I wasn’t shaking my head. My head was actually perfectly still when Steph made a very random claim about something that I did not believe or agree with, I can’t remember which. The thing is, I was mentally shaking my head, but after 27 years together, I have mastered the art of being in disagreement without any physical indication. Unfortunately, she has mastered the art of being able to know when I am disagreeing with her, even when my poker face is frozen like a statue.


This is where we are now. Knowing each move before we even make it. And now without the distraction of our boys or the accompanying obligation to take them somewhere, tell them something, shove food in their mouths or take the 14 empty body wash bottles from their shared bathroom, the focus is firmly planted on the two of us. Every nuanced move to the fridge to stare at cheese when she knows I just want to grab a beer, every huffy sigh when neither one of us feel like salmon for dinner, every curt passive aggressive remark I make about the laundry not going to fold itself (relax, we all do our own laundry, mine just gets folded quicker).


So less focus on kids, more focus on us. Got it. But wait, could this be a good thing? 
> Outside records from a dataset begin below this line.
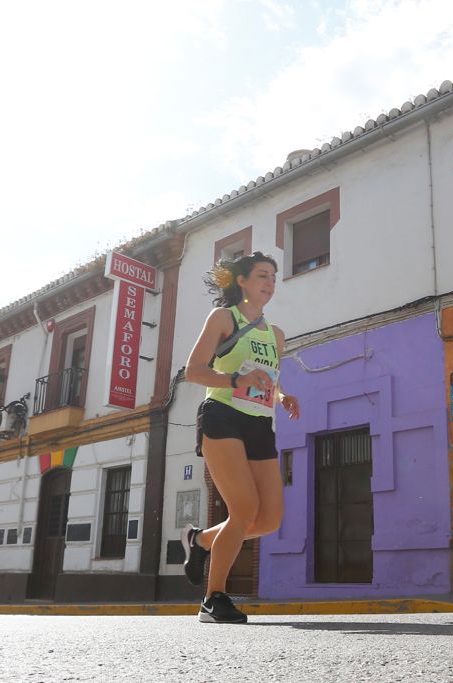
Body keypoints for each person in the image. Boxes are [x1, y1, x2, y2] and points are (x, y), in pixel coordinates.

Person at [182, 251, 300, 624]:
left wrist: (283, 396)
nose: (270, 282)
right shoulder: (223, 318)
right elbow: (194, 371)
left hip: (259, 424)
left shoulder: (275, 334)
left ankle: (200, 541)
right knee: (244, 509)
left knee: (269, 519)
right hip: (223, 416)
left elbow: (269, 380)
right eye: (262, 275)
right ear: (242, 282)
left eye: (274, 277)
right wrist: (235, 381)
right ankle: (213, 598)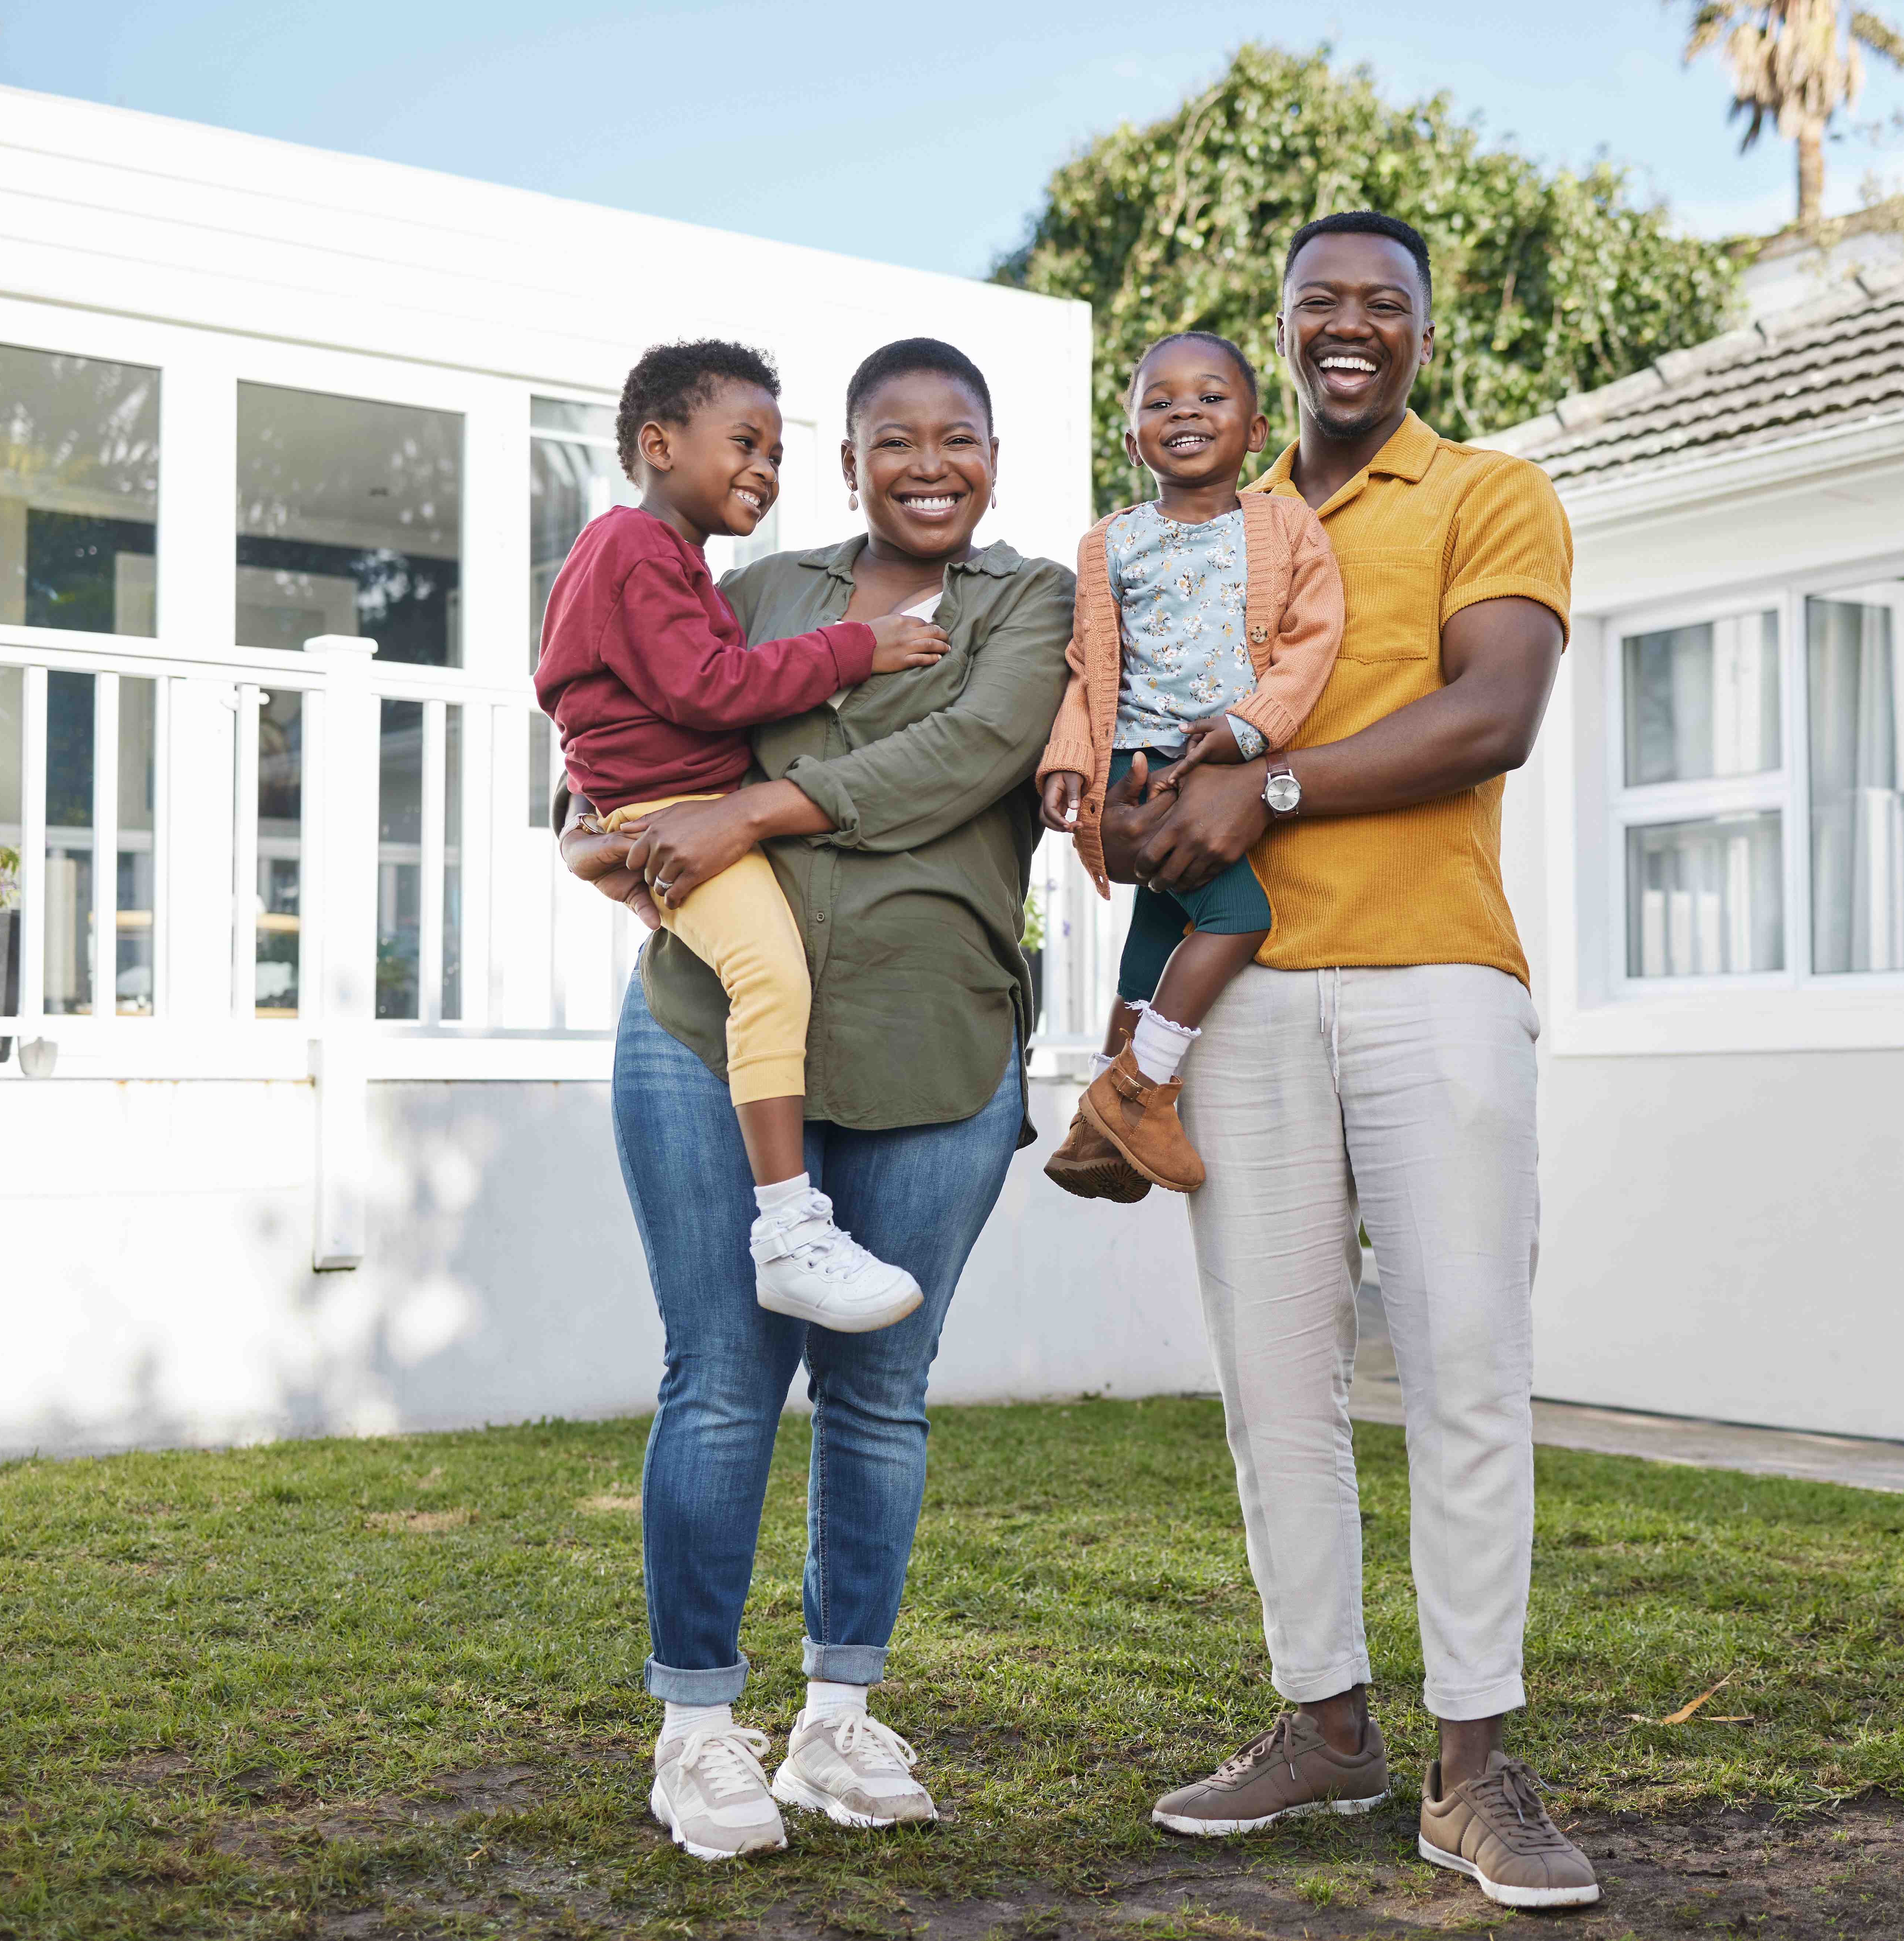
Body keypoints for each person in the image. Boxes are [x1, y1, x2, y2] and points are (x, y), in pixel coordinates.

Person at [1111, 214, 1601, 1910]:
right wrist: (1123, 806)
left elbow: (1495, 714)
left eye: (1376, 306)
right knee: (1271, 1380)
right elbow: (1138, 729)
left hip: (1430, 980)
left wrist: (1282, 787)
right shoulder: (1213, 520)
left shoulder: (1485, 494)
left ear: (1417, 332)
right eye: (1313, 301)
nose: (1344, 328)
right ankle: (1321, 1719)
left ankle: (1474, 1772)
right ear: (1276, 325)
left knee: (1461, 1361)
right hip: (1231, 992)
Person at [556, 338, 1072, 1863]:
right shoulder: (761, 589)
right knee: (718, 1383)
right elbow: (620, 727)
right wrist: (609, 838)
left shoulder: (1027, 604)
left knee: (879, 1395)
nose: (928, 461)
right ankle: (699, 1735)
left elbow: (966, 756)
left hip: (932, 1045)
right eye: (890, 437)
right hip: (710, 1033)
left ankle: (838, 1722)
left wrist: (754, 810)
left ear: (992, 455)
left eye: (958, 435)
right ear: (846, 462)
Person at [536, 340, 953, 1334]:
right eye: (743, 444)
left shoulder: (666, 562)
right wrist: (862, 647)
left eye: (775, 453)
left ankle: (791, 1221)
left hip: (651, 809)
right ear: (658, 442)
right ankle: (789, 1229)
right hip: (666, 811)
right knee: (771, 976)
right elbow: (707, 689)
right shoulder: (636, 548)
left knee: (771, 968)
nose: (763, 471)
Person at [1032, 330, 1341, 1199]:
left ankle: (1105, 1100)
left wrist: (1250, 731)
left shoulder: (1286, 526)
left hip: (1220, 756)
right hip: (1137, 763)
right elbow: (1089, 668)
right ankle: (1138, 1092)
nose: (1185, 413)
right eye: (1159, 402)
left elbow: (1311, 643)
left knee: (1163, 928)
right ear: (1132, 441)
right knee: (1238, 917)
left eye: (1210, 397)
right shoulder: (1110, 544)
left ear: (1255, 430)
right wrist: (1067, 756)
After knowing each other so well, what can we land on that can at least partially fill the mental gaps that were dominated by our boys prior to their moving on or moving out. Not everything has to be together. We both understand that solo endeavours and social interactions are healthy. You have to something outside of each other to talk about. But we do have the time. And by getting this site live after a month of talking about it proves we can find something new to do without killing each other.  


Just have to keep trying new things.


And keep writing about it of course.